§ Your assignment
Please copy each line from the entries that contains the string "down".

§ Supplied information
════════
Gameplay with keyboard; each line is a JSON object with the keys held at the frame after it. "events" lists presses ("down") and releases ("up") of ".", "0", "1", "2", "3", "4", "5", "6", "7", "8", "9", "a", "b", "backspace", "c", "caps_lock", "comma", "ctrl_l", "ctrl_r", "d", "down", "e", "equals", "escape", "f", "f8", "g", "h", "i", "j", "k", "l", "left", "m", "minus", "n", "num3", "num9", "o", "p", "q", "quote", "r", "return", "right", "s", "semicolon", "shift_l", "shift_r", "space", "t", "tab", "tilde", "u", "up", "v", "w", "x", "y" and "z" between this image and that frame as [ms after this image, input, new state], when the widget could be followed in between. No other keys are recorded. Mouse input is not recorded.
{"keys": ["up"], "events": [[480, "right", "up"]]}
════════
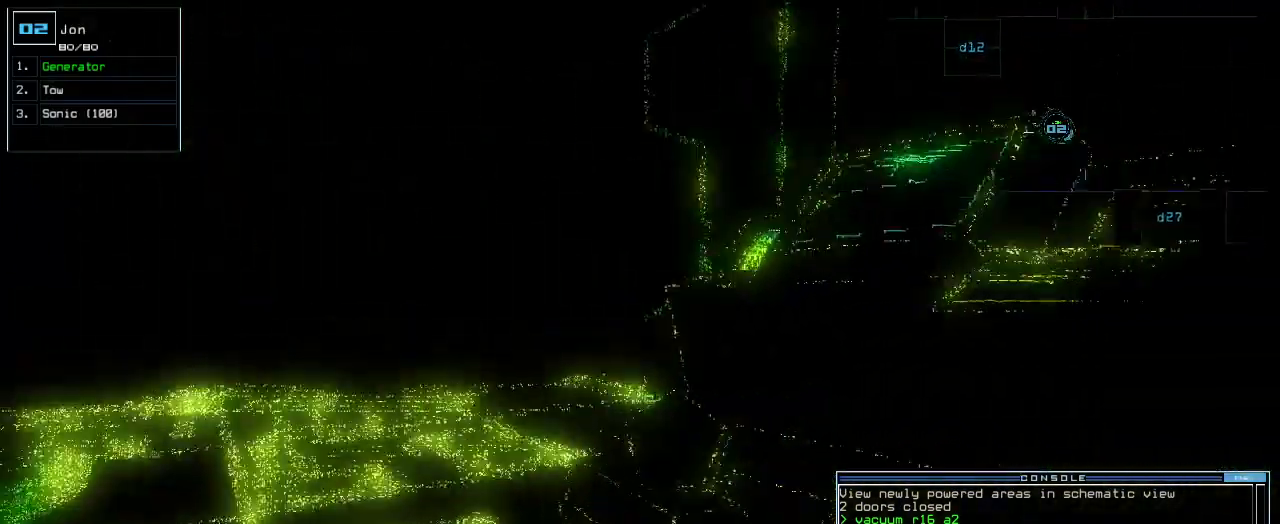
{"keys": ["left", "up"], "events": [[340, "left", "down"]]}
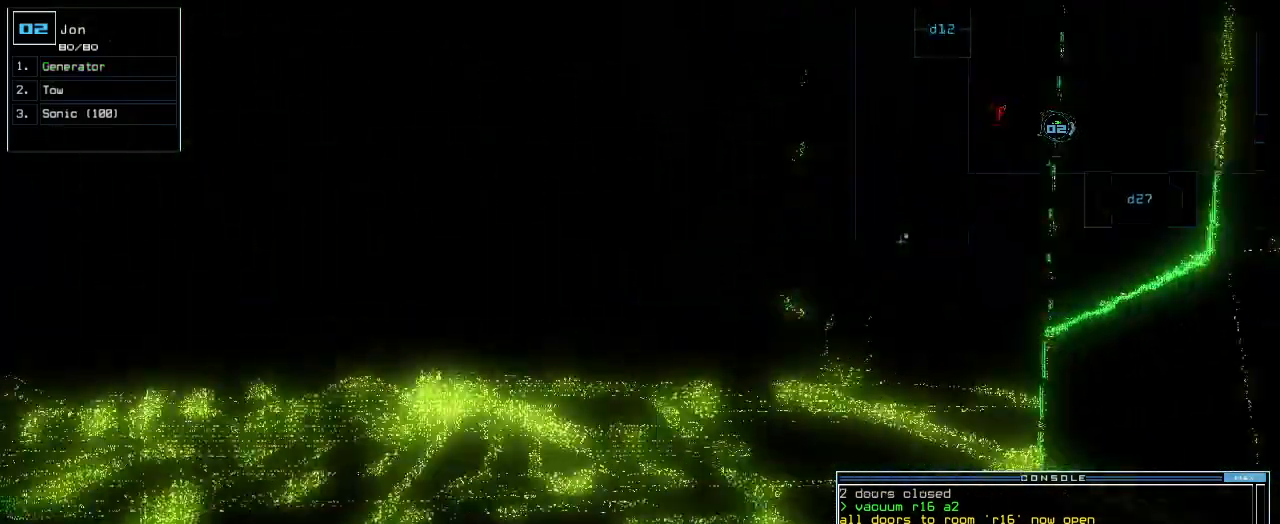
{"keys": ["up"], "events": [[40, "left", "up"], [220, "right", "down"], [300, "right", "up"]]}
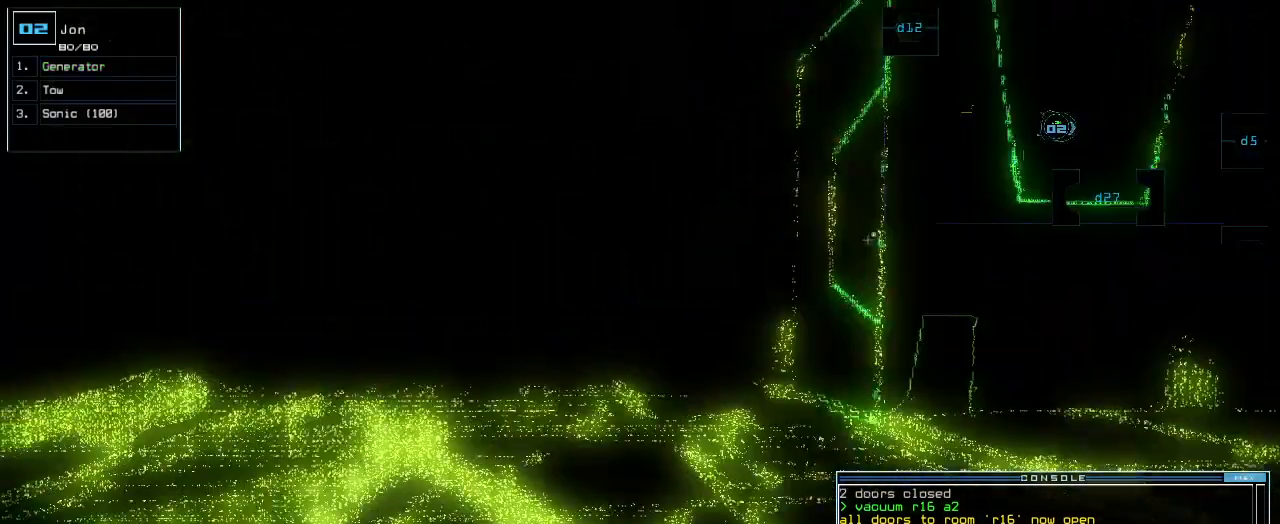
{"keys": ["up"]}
════════
§ Result
Gameplay with keyboard; each line is a JSON object with the keys held at the frame after it. "events" lists presses ("down") and releases ("up") of ".", "0", "1", "2", "3", "4", "5", "6", "7", "8", "9", "a", "b", "backspace", "c", "caps_lock", "comma", "ctrl_l", "ctrl_r", "d", "down", "e", "equals", "escape", "f", "f8", "g", "h", "i", "j", "k", "l", "left", "m", "minus", "n", "num3", "num9", "o", "p", "q", "quote", "r", "return", "right", "s", "semicolon", "shift_l", "shift_r", "space", "t", "tab", "tilde", "u", "up", "v", "w", "x", "y" and "z" between this image and that frame as [ms after this image, input, new state], when the widget could be followed in between. No other keys are recorded. Mouse input is not recorded.
{"keys": ["left", "up"], "events": [[340, "left", "down"]]}
{"keys": ["up"], "events": [[40, "left", "up"], [220, "right", "down"], [300, "right", "up"]]}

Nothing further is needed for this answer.